There are probably 10,000 interlocks of various sorts from hardware to software to operator conditioning already built into a machine like that, and probably still 10,000 things the pilot could do that would have extremely bad results. But when you find something that you can do to negate the possibility of operator error that can be implemented without exorbitant cost, you don't stand around with your thumb up your butt saying, "Well, shit happens. That dumbass shoulda known better." People are dead, that isn't good enough.
I guarantee that 9 times out of 10 if an accident report conclusion is "Operator Error", there will almost always eventually be a repeat of that event, usually multiple repeats, and there will almost always be a simple, reliable way to keep that event from happening.
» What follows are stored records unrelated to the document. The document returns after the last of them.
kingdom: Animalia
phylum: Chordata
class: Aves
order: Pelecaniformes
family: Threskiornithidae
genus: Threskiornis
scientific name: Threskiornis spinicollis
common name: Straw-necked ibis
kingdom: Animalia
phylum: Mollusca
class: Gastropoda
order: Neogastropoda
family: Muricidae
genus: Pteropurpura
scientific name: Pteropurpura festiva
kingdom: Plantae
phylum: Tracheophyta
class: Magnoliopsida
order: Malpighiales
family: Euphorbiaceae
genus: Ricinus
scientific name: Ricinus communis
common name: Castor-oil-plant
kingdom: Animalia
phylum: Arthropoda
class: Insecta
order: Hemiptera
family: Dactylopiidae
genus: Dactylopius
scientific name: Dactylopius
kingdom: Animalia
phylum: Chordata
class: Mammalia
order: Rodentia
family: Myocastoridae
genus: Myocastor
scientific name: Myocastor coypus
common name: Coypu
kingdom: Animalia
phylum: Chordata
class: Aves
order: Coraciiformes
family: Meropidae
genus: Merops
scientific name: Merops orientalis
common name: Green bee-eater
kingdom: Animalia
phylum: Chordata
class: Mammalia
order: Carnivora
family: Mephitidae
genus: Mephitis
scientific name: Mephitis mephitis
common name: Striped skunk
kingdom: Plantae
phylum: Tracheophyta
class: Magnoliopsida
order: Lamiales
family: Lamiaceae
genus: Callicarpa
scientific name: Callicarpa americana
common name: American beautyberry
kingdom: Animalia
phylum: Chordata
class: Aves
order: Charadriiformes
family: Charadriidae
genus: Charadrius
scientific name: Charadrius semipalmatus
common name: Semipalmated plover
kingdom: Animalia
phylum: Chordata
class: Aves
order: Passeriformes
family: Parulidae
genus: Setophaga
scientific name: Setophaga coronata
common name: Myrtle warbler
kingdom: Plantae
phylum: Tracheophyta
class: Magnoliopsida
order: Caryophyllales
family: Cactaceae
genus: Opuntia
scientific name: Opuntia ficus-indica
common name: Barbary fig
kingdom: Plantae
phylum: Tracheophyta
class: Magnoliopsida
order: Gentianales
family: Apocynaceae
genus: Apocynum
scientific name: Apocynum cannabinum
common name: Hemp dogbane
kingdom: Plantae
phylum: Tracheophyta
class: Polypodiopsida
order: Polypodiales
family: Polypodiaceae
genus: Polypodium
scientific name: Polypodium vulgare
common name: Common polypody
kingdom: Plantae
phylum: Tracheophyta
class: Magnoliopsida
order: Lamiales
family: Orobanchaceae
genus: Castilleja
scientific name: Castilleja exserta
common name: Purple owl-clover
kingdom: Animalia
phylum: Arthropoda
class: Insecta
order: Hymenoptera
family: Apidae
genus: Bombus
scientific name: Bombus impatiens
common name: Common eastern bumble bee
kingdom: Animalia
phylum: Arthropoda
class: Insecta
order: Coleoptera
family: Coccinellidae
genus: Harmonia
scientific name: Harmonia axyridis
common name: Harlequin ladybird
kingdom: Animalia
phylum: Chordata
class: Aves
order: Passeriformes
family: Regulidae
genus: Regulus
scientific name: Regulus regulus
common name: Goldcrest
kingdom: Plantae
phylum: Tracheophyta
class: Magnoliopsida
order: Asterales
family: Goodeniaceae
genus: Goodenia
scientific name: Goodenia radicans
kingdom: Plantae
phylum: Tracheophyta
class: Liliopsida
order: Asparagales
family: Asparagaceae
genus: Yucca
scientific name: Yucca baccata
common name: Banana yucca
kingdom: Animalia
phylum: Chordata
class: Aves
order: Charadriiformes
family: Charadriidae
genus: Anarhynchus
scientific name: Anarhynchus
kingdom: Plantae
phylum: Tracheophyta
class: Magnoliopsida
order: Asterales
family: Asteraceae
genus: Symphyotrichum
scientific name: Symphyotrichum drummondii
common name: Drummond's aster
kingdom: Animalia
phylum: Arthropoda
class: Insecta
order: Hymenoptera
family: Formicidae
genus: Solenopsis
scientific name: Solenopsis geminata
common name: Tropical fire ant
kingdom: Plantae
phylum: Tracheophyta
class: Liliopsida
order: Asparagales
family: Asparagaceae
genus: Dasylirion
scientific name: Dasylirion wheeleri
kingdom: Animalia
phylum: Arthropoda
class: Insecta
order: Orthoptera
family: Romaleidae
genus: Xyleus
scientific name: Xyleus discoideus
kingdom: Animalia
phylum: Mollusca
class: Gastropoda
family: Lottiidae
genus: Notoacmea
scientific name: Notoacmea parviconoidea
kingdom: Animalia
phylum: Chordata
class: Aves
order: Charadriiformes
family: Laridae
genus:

In most cases there is _NO_ valid reason not to implement the solution, but this attitude of "whelp, pilot error, let's go home boys" all too frequently keeps us from doing anything about it. Not cost, not complexity, just this bizarre belief that we should "do more training" and continue to rely on the flawed human operator to be perfect 100% of the time. When highly experienced test operators are still able to ACCIDENTALLY destroy your machine and get themselves killed, there is something wrong with the training AND the design. Each is a backup for the other. You don't do either/or, you do both.
¯\_ʕ◔.◔ʔ_/¯ LOL. I dunno. I'm just a bear.
... Peace out. Got bear stuff to do. 彡ʕ⌐■.■ʔ
(Score: 2) by sjames on Thursday July 30 2015, @01:10AM
The actual finding is pilot TRAINING error. The pilots were told when to unlock the feather and were warned of the dire consequences of unlocking it too late. They were NOT warned of the equally dire and unintuitive consequences of unlocking it early.